Now We Know… What’s Next?

It’s important that parents be provided with proper guidance based on a scientifically-validated approach.

  • The most effective, evidence-based intervention in treatment of Autism  is Applied Behavior Analysis;
    – A BCBA can assess the skills and behavioral excesses and work with the stakeholders to set up an intervention plan (Individualized Education Program, Behavior Intervention Plan…)
  • Paraprofessionals (behavior technicians, facilitators, “shadows”…) are trained in the implementation of the intervention plans and are regularly supervised by the BCBA, the programs regularly revised/updated.
    – Caregivers/Stakeholders receive coaching, training, and support.
    – The ABA team may opt to draw from several well-established tools/curricula including, but not restricted to: VB-MAPP, ABLLS, EFL, IGLR, ESDM, AFLS, PEAK, etc.
    – Ideally, the child should receive at least 25-40 hours per week of ABA intervention across different people and in different settings (the child’s environment: home, community, school/daycare, etc.). Suffice to say, the greater the intensity of intervention, the more promising the outcomes.

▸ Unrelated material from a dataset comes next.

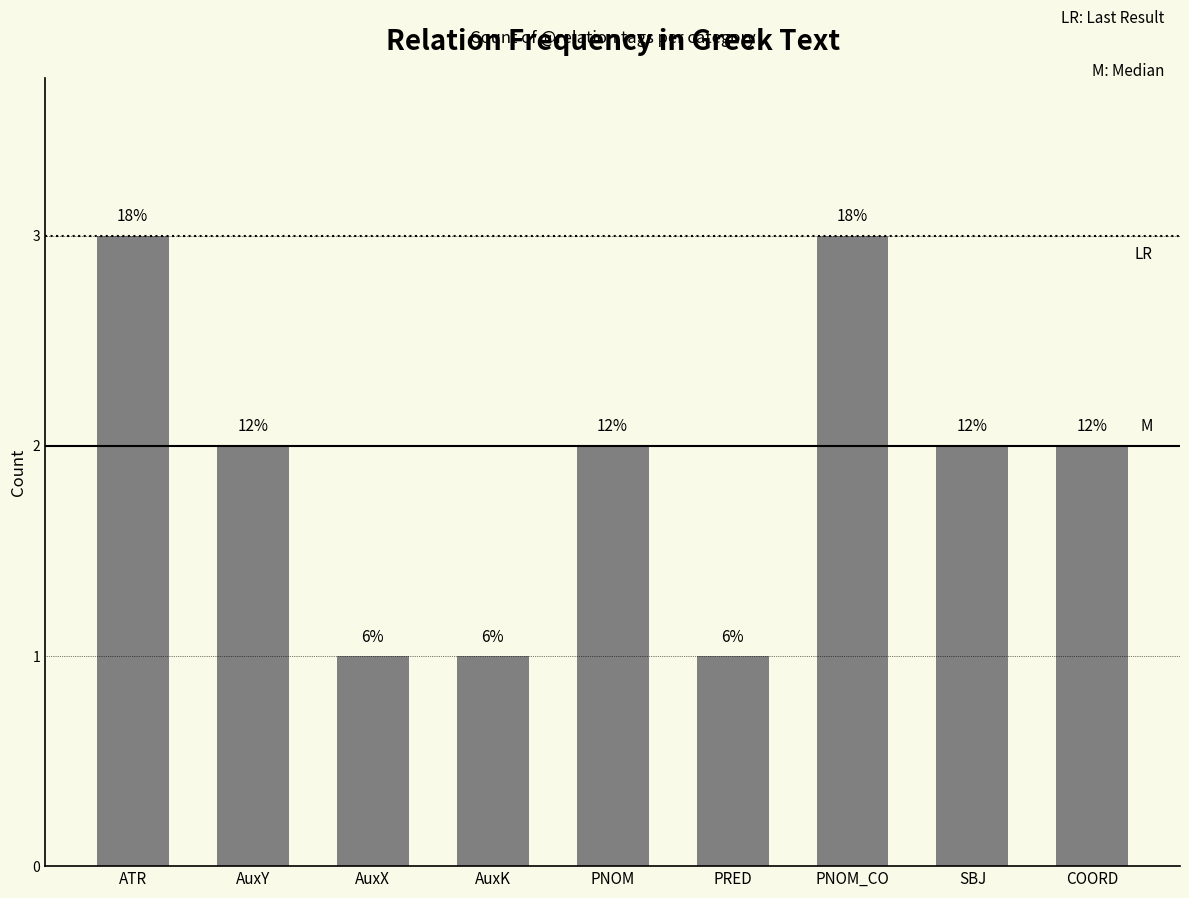

Are the bars horizontal?

No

It is important to bear in mind that inter-professional collaboration is crucial and serves the child’s best interests, a team involving (depending on the child’s individual needs): therapists (BCBA, SLP, OT, Physiotherapist…), special educators, nutritionists, paraprofessionals, and – most importantly – the child’s primary caregivers.

Don’t be fooled with false promises offered by charlatans… a child with Autism will not be “cured” of autism… they will always have Autism, but any debilitating “symptoms” will be managed, skill repertoires grow, and they can enjoy a vastly improved quality of life. And don’t allow yourself to be swayed by pseudoscientific approaches that either have no evidence supporting them or, worse yet, have been proven to be ineffective or even detrimental.